* **Task requirements**: Take the lines below between the one holding "Истории успеха" and the one holding "Заказать звонок", inclusive, and copy them exactly. Add nothing.

Data excerpts:
"""

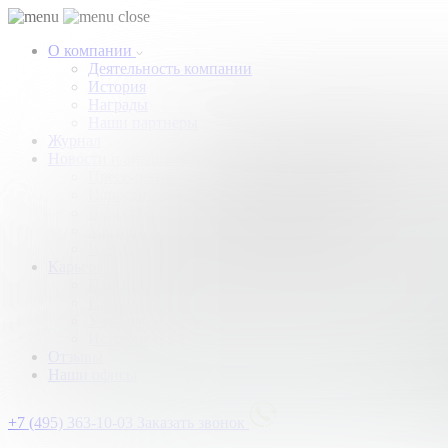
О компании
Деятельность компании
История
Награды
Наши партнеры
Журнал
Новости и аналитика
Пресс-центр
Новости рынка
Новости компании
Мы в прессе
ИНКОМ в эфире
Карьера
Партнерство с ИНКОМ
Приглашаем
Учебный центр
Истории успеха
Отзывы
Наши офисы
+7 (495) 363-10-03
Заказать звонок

"""
"""

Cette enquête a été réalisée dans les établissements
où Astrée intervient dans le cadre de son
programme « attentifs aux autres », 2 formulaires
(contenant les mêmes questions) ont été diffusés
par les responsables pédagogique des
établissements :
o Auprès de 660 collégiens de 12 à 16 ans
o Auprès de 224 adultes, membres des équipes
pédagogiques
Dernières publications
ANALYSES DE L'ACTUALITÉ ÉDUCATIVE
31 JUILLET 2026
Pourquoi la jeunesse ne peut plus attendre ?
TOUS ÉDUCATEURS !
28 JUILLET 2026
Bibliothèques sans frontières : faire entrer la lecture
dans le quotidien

"""

* **Response below**:
Истории успеха
Отзывы
Наши офисы
+7 (495) 363-10-03
Заказать звонок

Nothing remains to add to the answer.